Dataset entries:
——

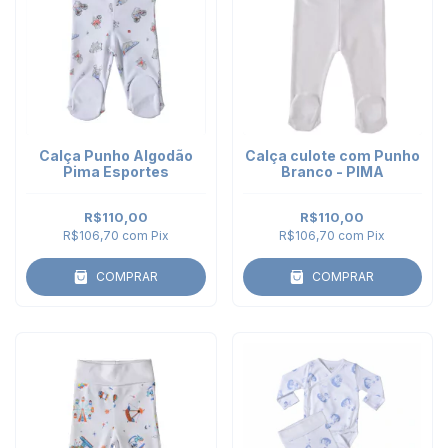
Calça Punho Algodão
Calça culote com Punho
Pima Esportes
Branco - PIMA
R$110,00
R$110,00
R$106,70
com
Pix
R$106,70
com
Pix
COMPRAR
COMPRAR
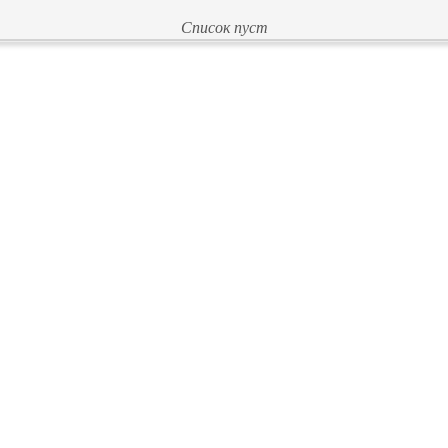
Список пуст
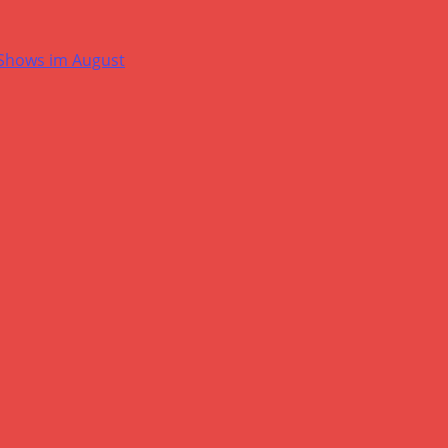
-Shows im August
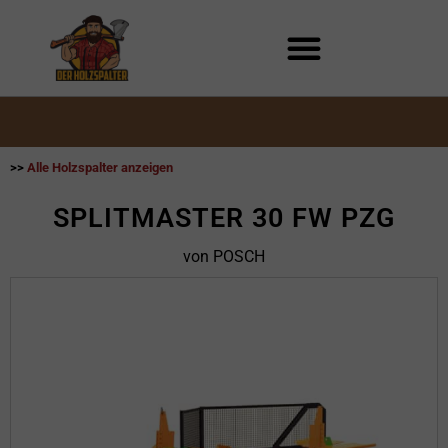
Zum
Inhalt
springen
>>
Alle Holzspalter anzeigen
SPLITMASTER 30 FW PZG
von POSCH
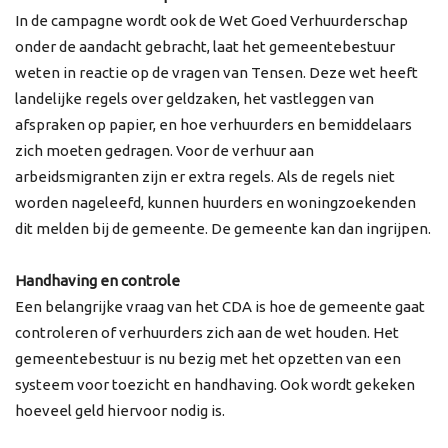
In de campagne wordt ook de Wet Goed Verhuurderschap
onder de aandacht gebracht, laat het gemeentebestuur
weten in reactie op de vragen van Tensen. Deze wet heeft
landelijke regels over geldzaken, het vastleggen van
afspraken op papier, en hoe verhuurders en bemiddelaars
zich moeten gedragen. Voor de verhuur aan
arbeidsmigranten zijn er extra regels. Als de regels niet
worden nageleefd, kunnen huurders en woningzoekenden
dit melden bij de gemeente. De gemeente kan dan ingrijpen.
Handhaving en controle
Een belangrijke vraag van het CDA is hoe de gemeente gaat
controleren of verhuurders zich aan de wet houden. Het
gemeentebestuur is nu bezig met het opzetten van een
systeem voor toezicht en handhaving. Ook wordt gekeken
hoeveel geld hiervoor nodig is.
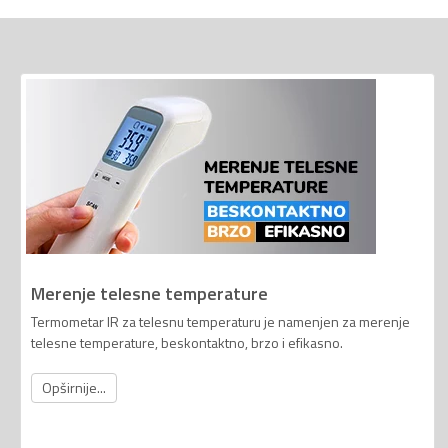
Merenje telesne temperature
Termometar IR za telesnu temperaturu je namenjen za merenje
telesne temperature, beskontaktno, brzo i efikasno.
Opširnije...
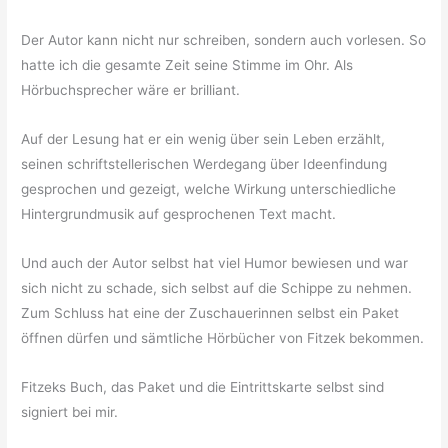
Der Autor kann nicht nur schreiben, sondern auch vorlesen. So
hatte ich die gesamte Zeit seine Stimme im Ohr. Als
Hörbuchsprecher wäre er brilliant.
Auf der Lesung hat er ein wenig über sein Leben erzählt,
seinen schriftstellerischen Werdegang über Ideenfindung
gesprochen und gezeigt, welche Wirkung unterschiedliche
Hintergrundmusik auf gesprochenen Text macht.
Und auch der Autor selbst hat viel Humor bewiesen und war
sich nicht zu schade, sich selbst auf die Schippe zu nehmen.
Zum Schluss hat eine der Zuschauerinnen selbst ein Paket
öffnen dürfen und sämtliche Hörbücher von Fitzek bekommen.
Fitzeks Buch, das Paket und die Eintrittskarte selbst sind
signiert bei mir.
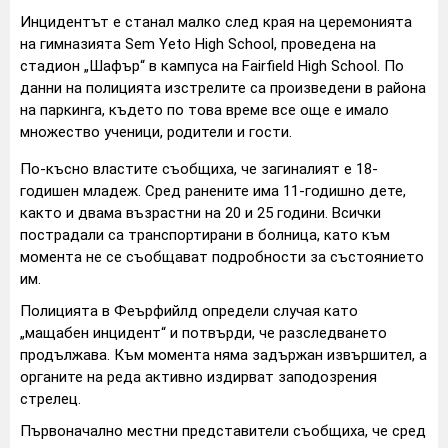
Инцидентът е станал малко след края на церемонията
на гимназията Sem Yeto High School, проведена на
стадион „Шафър“ в кампуса на Fairfield High School. По
данни на полицията изстрелите са произведени в района
на паркинга, където по това време все още е имало
множество ученици, родители и гости.
По-късно властите съобщиха, че загиналият е 18-
годишен младеж. Сред ранените има 11-годишно дете,
както и двама възрастни на 20 и 25 години. Всички
пострадали са транспортирани в болница, като към
момента не се съобщават подробности за състоянието
им.
Полицията в Феърфийлд определи случая като
„мащабен инцидент“ и потвърди, че разследването
продължава. Към момента няма задържан извършител, а
органите на реда активно издирват заподозрения
стрелец.
Първоначално местни представители съобщиха, че сред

——

→ **DIRECTIONS FOR THIS TASK**: Return each line above exactly; any pictures are to be skipped.

→ **EXERCISE RESPONSE**:
Calça Punho Algodão
Calça culote com Punho
Pima Esportes
Branco - PIMA
R$110,00
R$110,00
R$106,70
com
Pix
R$106,70
com
Pix
COMPRAR
COMPRAR
Список пуст
-Shows im August
Zum
Inhalt
springen
>>
Alle Holzspalter anzeigen
SPLITMASTER 30 FW PZG
von POSCH
In de campagne wordt ook de Wet Goed Verhuurderschap
onder de aandacht gebracht, laat het gemeentebestuur
weten in reactie op de vragen van Tensen. Deze wet heeft
landelijke regels over geldzaken, het vastleggen van
afspraken op papier, en hoe verhuurders en bemiddelaars
zich moeten gedragen. Voor de verhuur aan
arbeidsmigranten zijn er extra regels. Als de regels niet
worden nageleefd, kunnen huurders en woningzoekenden
dit melden bij de gemeente. De gemeente kan dan ingrijpen.
Handhaving en controle
Een belangrijke vraag van het CDA is hoe de gemeente gaat
controleren of verhuurders zich aan de wet houden. Het
gemeentebestuur is nu bezig met het opzetten van een
systeem voor toezicht en handhaving. Ook wordt gekeken
hoeveel geld hiervoor nodig is.
Merenje telesne temperature
Termometar IR za telesnu temperaturu je namenjen za merenje
telesne temperature, beskontaktno, brzo i efikasno.
Opširnije...
Der Autor kann nicht nur schreiben, sondern auch vorlesen. So
hatte ich die gesamte Zeit seine Stimme im Ohr. Als
Hörbuchsprecher wäre er brilliant.
Auf der Lesung hat er ein wenig über sein Leben erzählt,
seinen schriftstellerischen Werdegang über Ideenfindung
gesprochen und gezeigt, welche Wirkung unterschiedliche
Hintergrundmusik auf gesprochenen Text macht.
Und auch der Autor selbst hat viel Humor bewiesen und war
sich nicht zu schade, sich selbst auf die Schippe zu nehmen.
Zum Schluss hat eine der Zuschauerinnen selbst ein Paket
öffnen dürfen und sämtliche Hörbücher von Fitzek bekommen.
Fitzeks Buch, das Paket und die Eintrittskarte selbst sind
signiert bei mir.
Инцидентът е станал малко след края на церемонията
на гимназията Sem Yeto High School, проведена на
стадион „Шафър“ в кампуса на Fairfield High School. По
данни на полицията изстрелите са произведени в района
на паркинга, където по това време все още е имало
множество ученици, родители и гости.
По-късно властите съобщиха, че загиналият е 18-
годишен младеж. Сред ранените има 11-годишно дете,
както и двама възрастни на 20 и 25 години. Всички
пострадали са транспортирани в болница, като към
момента не се съобщават подробности за състоянието
им.
Полицията в Феърфийлд определи случая като
„мащабен инцидент“ и потвърди, че разследването
продължава. Към момента няма задържан извършител, а
органите на реда активно издирват заподозрения
стрелец.
Първоначално местни представители съобщиха, че сред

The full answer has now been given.